Healthcare executives are divided on whether digital is primarily an IT-led initiative, and are also divided on whether technology-led innovation is dependent on the startup ecosystem.

The CIO remains the most important buyer for technology vendors, however IT budgets are now sitting with multiple stakeholders, the survey found, as respondents also cited the CFO, the CTO, the CMIO and the chief digital officer.

“Digital and AI are emerging as critical areas for technology spend among healthcare enterprises in 2019. However, healthcare executives are realistic around their technology needs vs. their need to improve care delivery. They find the currently available digital health solutions in the market are not very mature,” Paddy Padmanabhan, CEO of Damo Consulting, said in a statement. “However, they are also more upbeat about the overall IT spend growth than their technology vendors.”

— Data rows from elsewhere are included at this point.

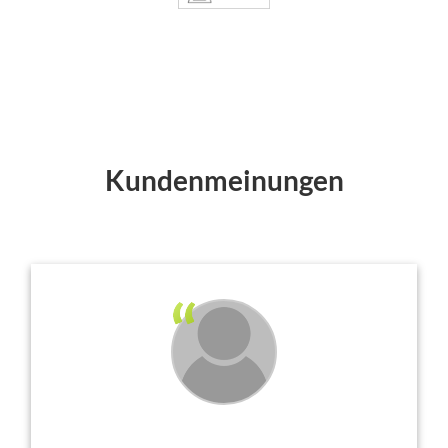
Kundenmeinungen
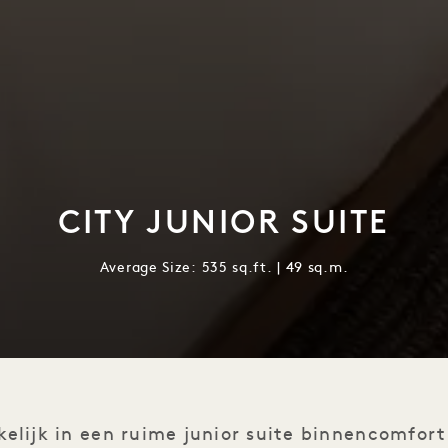
CITY JUNIOR SUITE
Average Size: 535 sq.ft. | 49 sq.m.
elijk in een ruime junior suite binnencomfor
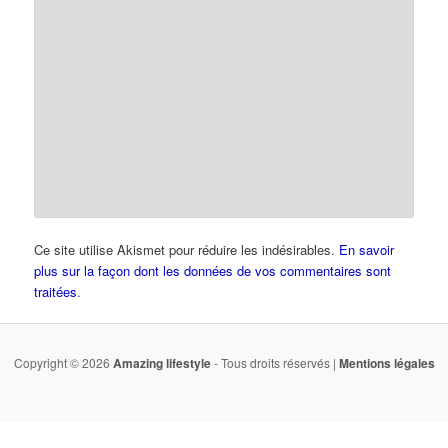
Ce site utilise Akismet pour réduire les indésirables.
En savoir
plus sur la façon dont les données de vos commentaires sont
traitées
.
Copyright © 2026
Amazing lifestyle
- Tous droits réservés |
Mentions légales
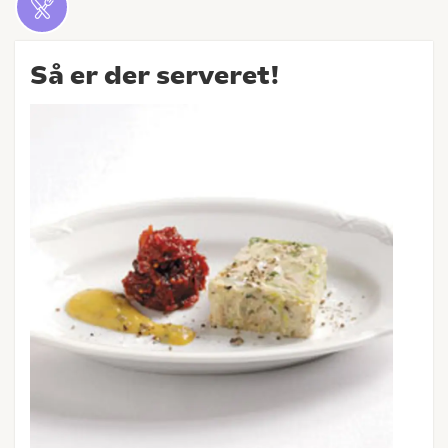
Så er der serveret!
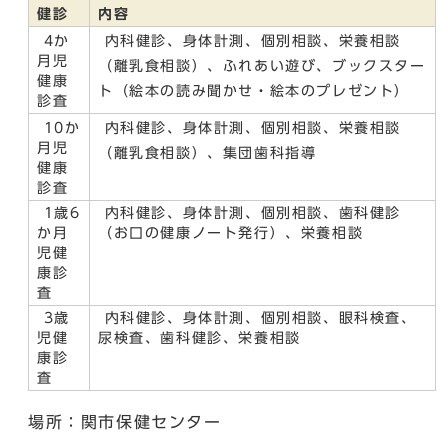
健診
内容
4か
内科健診、身体計測、個別相談、栄養相談
月児
（離乳食相談）、ふれあい遊び、ブックスター
健康
ト（絵本の読み聞かせ・絵本のプレゼント）
診査
10か
内科健診、身体計測、個別相談、栄養相談
月児
（離乳食相談）、集団歯科指導
健康
診査
1歳6
内科健診、身体計測、個別相談、歯科健診
か月
（お口の健康ノート発行）、栄養相談
児健
康診
査
3歳
内科健診、身体計測、個別相談、眼科検査、
児健
尿検査、歯科健診、栄養相談
康診
査
場所：関市保健センター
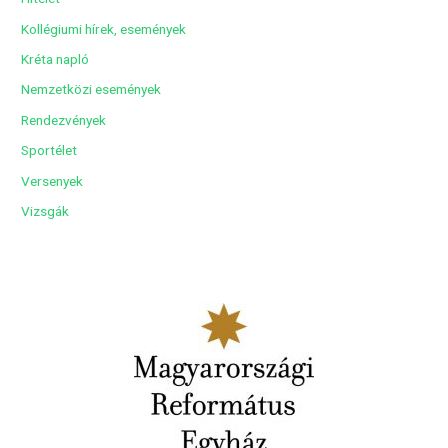
m
Kollégiumi hírek, események
Kréta napló
Nemzetközi események
Rendezvények
Sportélet
Versenyek
Vizsgák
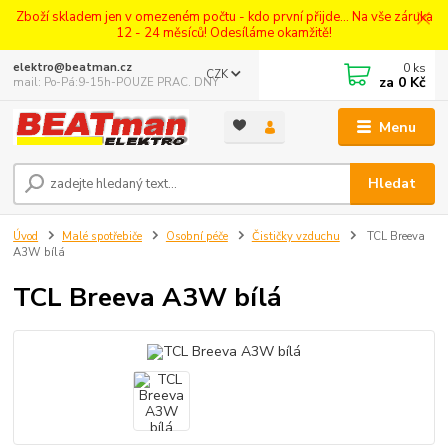
Zboží skladem jen v omezeném počtu - kdo první přijde... Na vše záruka
12 - 24 měsíců! Odesíláme okamžitě!
0
ks
elektro@beatman.cz
CZK
za
0 Kč
mail: Po-Pá:9-15h-POUZE PRAC. DNY
Menu
Hledat
Úvod
Malé spotřebiče
Osobní péče
Čističky vzduchu
TCL Breeva
A3W bílá
TCL Breeva A3W bílá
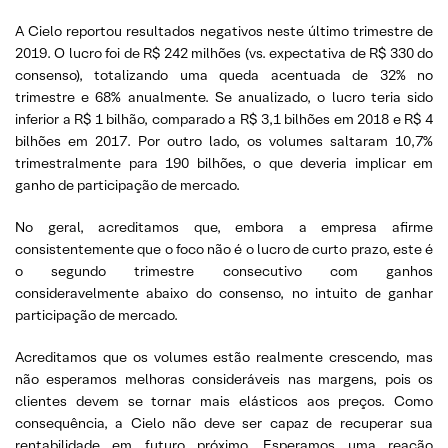
A Cielo reportou resultados negativos neste último trimestre de
2019. O lucro foi de R$ 242 milhões (vs. expectativa de R$ 330 do
consenso), totalizando uma queda acentuada de 32% no
trimestre e 68% anualmente. Se anualizado, o lucro teria sido
inferior a R$ 1 bilhão, comparado a R$ 3,1 bilhões em 2018 e R$ 4
bilhões em 2017. Por outro lado, os volumes saltaram 10,7%
trimestralmente para 190 bilhões, o que deveria implicar em
ganho de participação de mercado.
No geral, acreditamos que, embora a empresa afirme
consistentemente que o foco não é o lucro de curto prazo, este é
o segundo trimestre consecutivo com ganhos
consideravelmente abaixo do consenso, no intuito de ganhar
participação de mercado.
Acreditamos que os volumes estão realmente crescendo, mas
não esperamos melhoras consideráveis nas margens, pois os
clientes devem se tornar mais elásticos aos preços. Como
consequência, a Cielo não deve ser capaz de recuperar sua
rentabilidade em futuro próximo. Esperamos uma reação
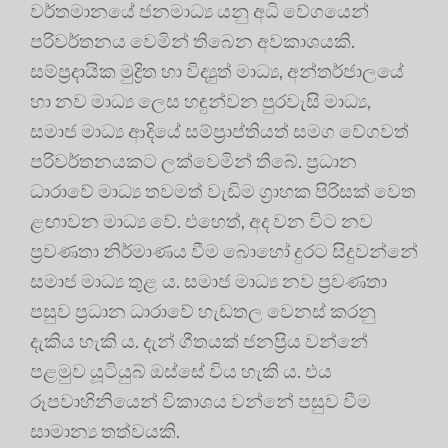
වර්තමානයේ ජනමාධ්‍ය යනු අධි වේගයෙන්
පරිවර්තනය වෙමින් තිබෙන අවකාශයකි.
සම්ප්‍රදායික මුද්‍රිත හා විද්‍යුත් මාධ්‍ය, අන්තර්ජාලයේ
හා නව මාධ්‍ය ලෙස හඳුන්වන පුරවැසි මාධ්‍ය,
සමාජ මාධ්‍ය ආදියේ සම්ප්‍රාප්තියත් සමග වේගවත්
පරිවර්තනයකට ලක්වෙමින් තිබේ. ප්‍රධාන
ධාරාවේ මාධ්‍ය තවමත් වැඩිම ග්‍රාහක පිරිසක් වෙත
ළඟාවන මාධ්‍ය වේ. එහෙත්, අද වන විට නව
ප්‍රවණතා නිර්මාණය වීම බොහෝ දුරට සිදුවන්නේ
සමාජ මාධ්‍ය තුළ ය. සමාජ මාධ්‍ය නව ප්‍රවණතා
පසුව ප්‍රධාන ධාරාවේ හැඩතල වෙනස් කරනු
දැකිය හැකි ය. දැන් ගීතයක් ජනප්‍රිය වන්නේ
පළමුව යූටියුබ් ඔස්සේ විය හැකි ය. එය
රූපවාහිනියෙන් විකාශය වන්නේ පසුව වීම
සාමාන්‍ය තත්වයකි.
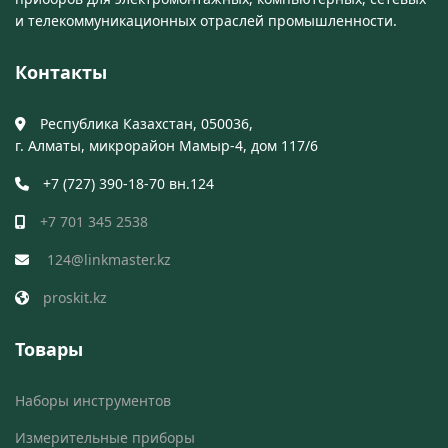
и телекоммуникационных отраслей промышленности.
Контакты
Республика Казахстан, 050036,
г. Алматы, микрорайон Мамыр-4, дом 117/6
+7 (727) 390-18-70 вн.124
+7 701 345 2538
124@linkmaster.kz
proskit.kz
Товары
Наборы инструментов
Измерительные приборы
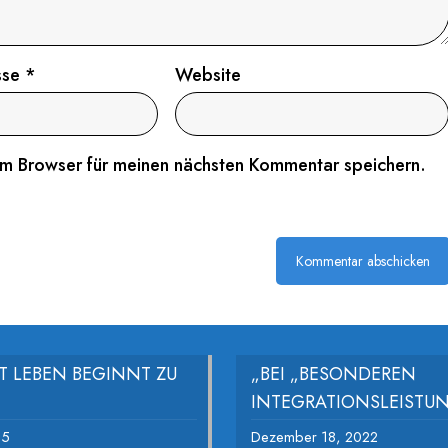
sse
*
Website
em Browser für meinen nächsten Kommentar speichern.
ÄT LEBEN BEGINNT ZU
„BEI „BESONDEREN
INTEGRATIONSLEIST
25
Dezember 18, 2022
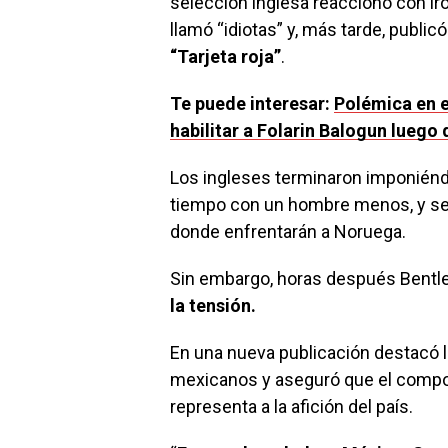
selección inglesa reaccionó con iro
llamó “idiotas” y, más tarde, publ
“Tarjeta roja”
.
Te puede interesar:
Polémica en e
habilitar a Folarin Balogun luego
Los ingleses terminaron imponié
tiempo con un hombre menos, y sella
donde enfrentarán a Noruega.
Sin embargo, horas después Bentle
la tensión.
En una nueva publicación destacó la
mexicanos y aseguró que el compo
representa a la afición del país.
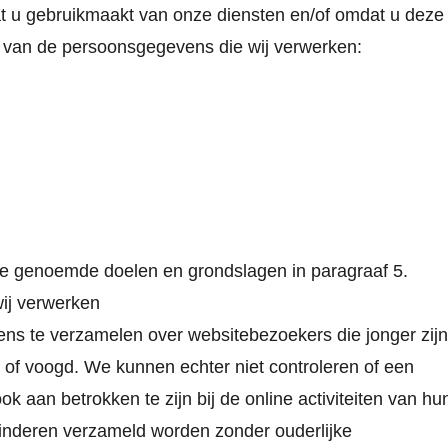
 u gebruikmaakt van onze diensten en/of omdat u deze
ht van de persoonsgegevens die wij verwerken:
e genoemde doelen en grondslagen in paragraaf 5.
wij verwerken
vens te verzamelen over websitebezoekers die jonger zijn
 of voogd. We kunnen echter niet controleren of een
k aan betrokken te zijn bij de online activiteiten van hu
inderen verzameld worden zonder ouderlijke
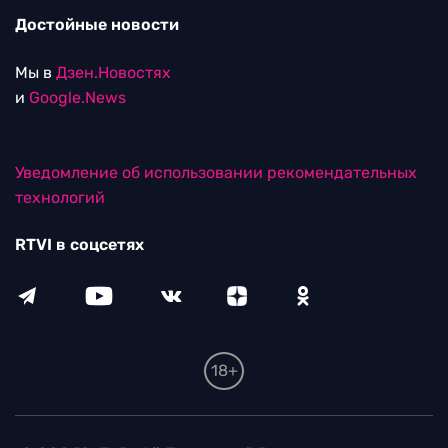
Достойные новости
Мы в
Дзен.Новостях
и
Google.News
Уведомление об использовании рекомендательных
технологий
RTVI в соцсетях
18+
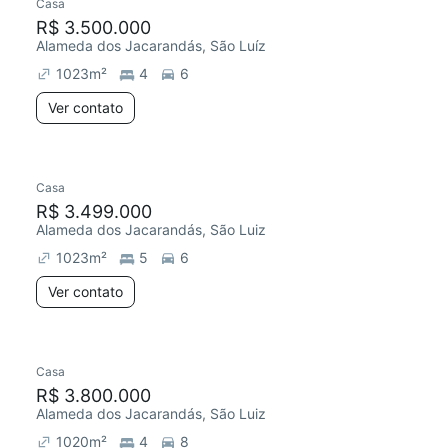
Casa
R$ 3.500.000
Alameda dos Jacarandás, São Luíz
1023
m²
4
6
Ver contato
Casa
R$ 3.499.000
Alameda dos Jacarandás, São Luiz
1023
m²
5
6
Ver contato
Casa
R$ 3.800.000
Alameda dos Jacarandás, São Luiz
1020
m²
4
8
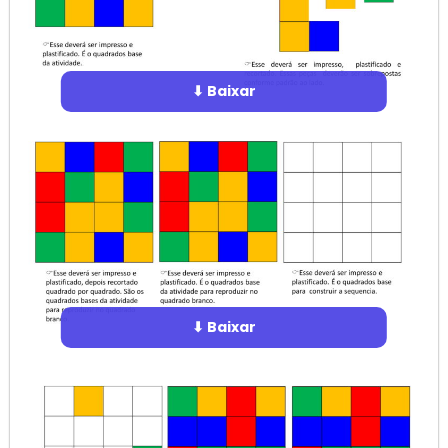
⬇ Baixar
⬇ Baixar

Looking at the technology market, healthcare executives perceive a lack of maturity in technology solution choices for digital initiatives, as well as a lack of internal capabilities for managing digital transformation. In the survey report, one executive said, “HIT architecture needs to substantially change from large monolithic code sets to an API-driven environment with multiple competing apps.”

A majority of healthcare enterprise executives view data silos and lack of interoperability as the biggest challenges to digital transformation. And, 63 percent believe the fee-for-service reimbursement model will remain the dominant payment model for the foreseeable future.

In addition, cybersecurity issues will continue to be a challenge for the healthcare sector in 2019, but not the biggest driver of technology spending or the top area of focus for health systems in the coming year, according to the survey.

Healthcare executives continue to be confused by the buzz around AI and digital and struggle to make sense of the changing landscape of who is playing what role and the blurred lines of capabilities and competition, according to the survey report. When asked who their primary choice is when looking for potential partners to help with digital transformation, 46 percent of healthcare executives cited their own internal IT and innovation teams, 17 percent cited their EHR vendor and 8 percent cited boutique consulting firms. A quarter of respondents cited “other.”

For technology vendors, the biggest challenge is long cycles, along with product/service differentiation and brand visibility.

The rise of non-traditional players, such as Amazon, Apple, and Google, will have a strong impact on the competitive healthcare technology environment, the survey responses indicated. At the same time, deeply entrenched EHR vendors such as Epic and Cerner will grow in dominance.